One example of this was relying on graphical user interfaces for handling data management tasks; the heavy requirement for human intervention was inefficient at scale. One can imagine the difficulty of visualizing thousands or millions of files to identify data lineage.
Instead, successful data lake users are thinking in a "big data way" that views data as sets rather than individual fields and puts more emphasis on automation and agility. To gain value from a data lake, best practices such as creating separate work areas for data scientists as part of a data pipeline, masking personally identifiable data to allow greater information sharing, and transforming data in multiple ways for multiple user groups are all important.
Big Data Thinking
A related trend around data lakes is that organizations are recognizing this separate way of thinking with regard to big data. Rather than simply following the same best practices and processes that were developed on traditional systems, newer approaches acknowledge the challenges of volume, velocity, and variety.
As mentioned earlier, automation is emerging as a necessary component of a data lake. It is important to include operational capabilities that can derive insights in real time and immediately apply them to business operations with little to no human intervention. An example of this is tracking real-time cellphone signals so that when user hot spots arise, self-directing antennas can be tuned to address those hot spots while not starving other areas, ensuring optimal coverage for all customers.
Another intriguing example of "big data thinking" comes from a start-up that provides technology that helps to rate the trustworthiness of business data. Instead of assessing data after the fact (i.e., through data lineage models), this new approach uses an experiential model for assuring data quality. This lets users focus more on deriving insights from accurate data rather than troubleshooting unverified data sets. In this environment, more usage of verified data sets leads to higher levels of trustworthiness and more business-critical analysis.
Data Lake Best Practices
It was only about two years ago that an industry analyst told me there simply were no established best practices for data lakes. Since then, many organizations have learned to take the right approaches to their initial big data implementation.

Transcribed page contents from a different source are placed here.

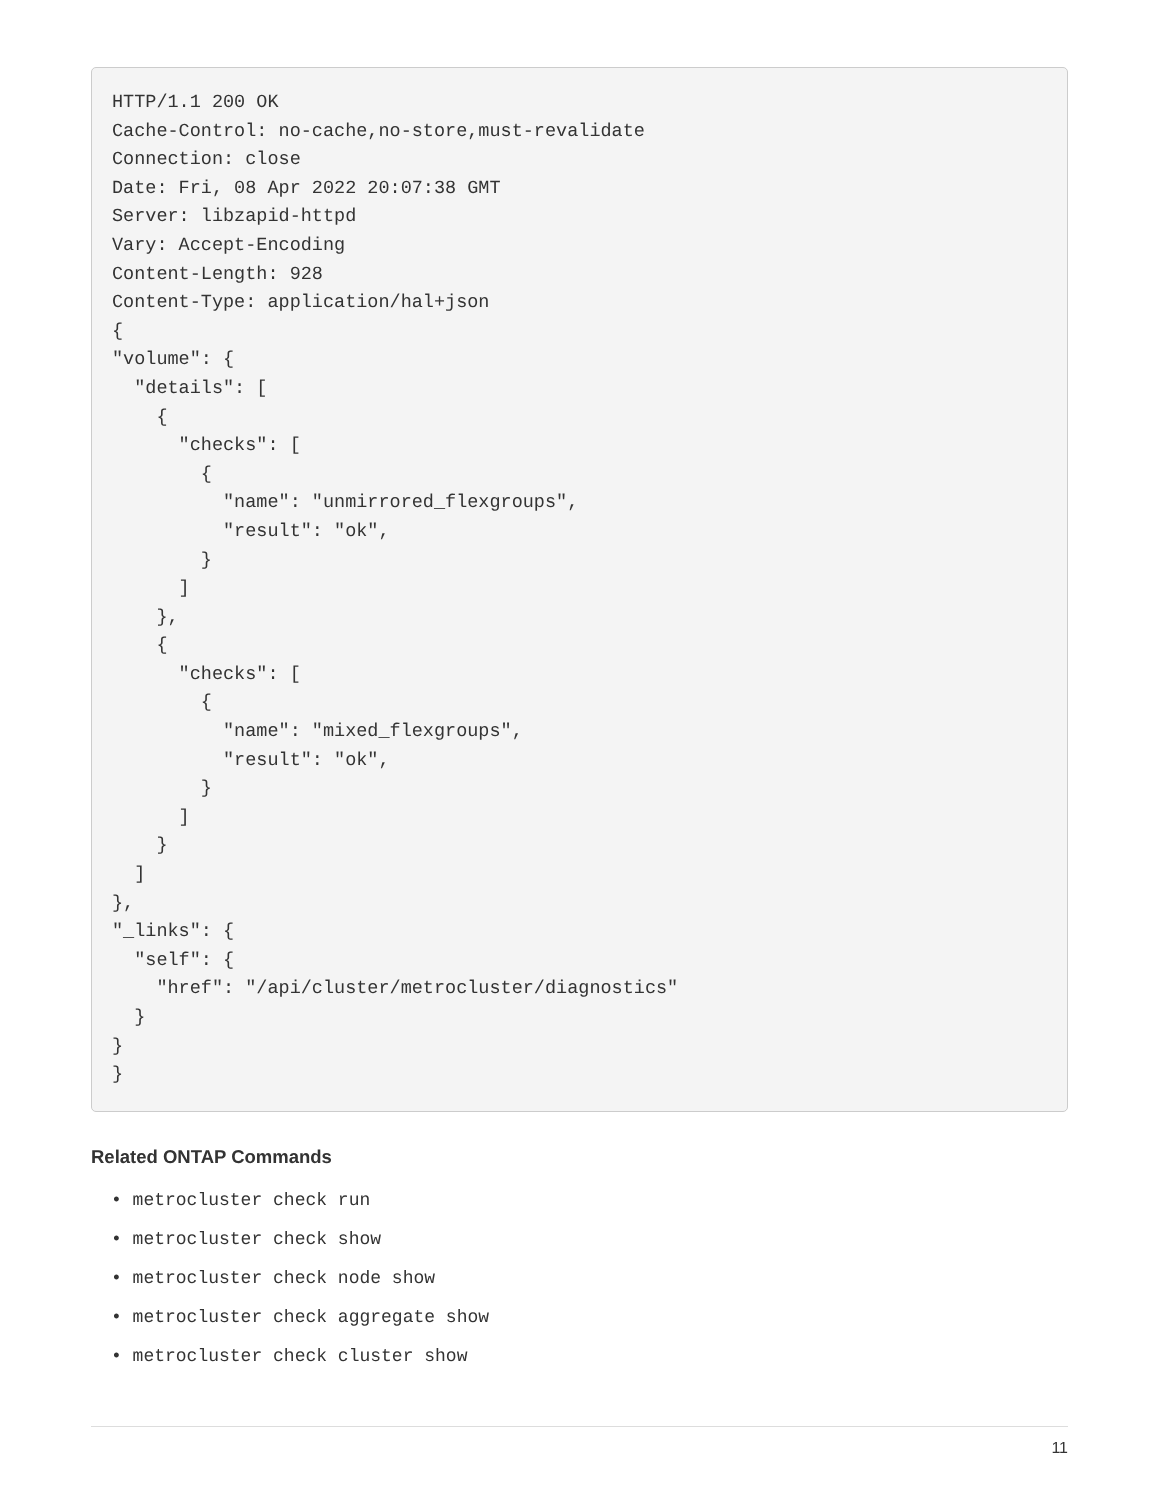HTTP/1.1 200 OK
Cache-Control: no-cache,no-store,must-revalidate
Connection: close
Date: Fri, 08 Apr 2022 20:07:38 GMT
Server: libzapid-httpd
Vary: Accept-Encoding
Content-Length: 928
Content-Type: application/hal+json
{
"volume": {
  "details": [
    {
      "checks": [
        {
          "name": "unmirrored_flexgroups",
          "result": "ok",
        }
      ]
    },
    {
      "checks": [
        {
          "name": "mixed_flexgroups",
          "result": "ok",
        }
      ]
    }
  ]
},
"_links": {
  "self": {
    "href": "/api/cluster/metrocluster/diagnostics"
  }
}
}
Related ONTAP Commands
• metrocluster check run
• metrocluster check show
• metrocluster check node show
• metrocluster check aggregate show
• metrocluster check cluster show
11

As long as organizations plan ahead, reduce the challenges of big data, and set their objectives up front, data lakes will provide value for more businesses.
Dale Kim is the senior director of industry solutions at MapR. Although his experience includes work with relational databases, much of his career pertains to nonrelational data in the areas of search, content management, and NoSQL and includes senior roles in technical marketing, sales engineering, and support engineering. Dale holds an MBA from Santa Clara University and a BA in Computer Science from the University of California, Berkeley.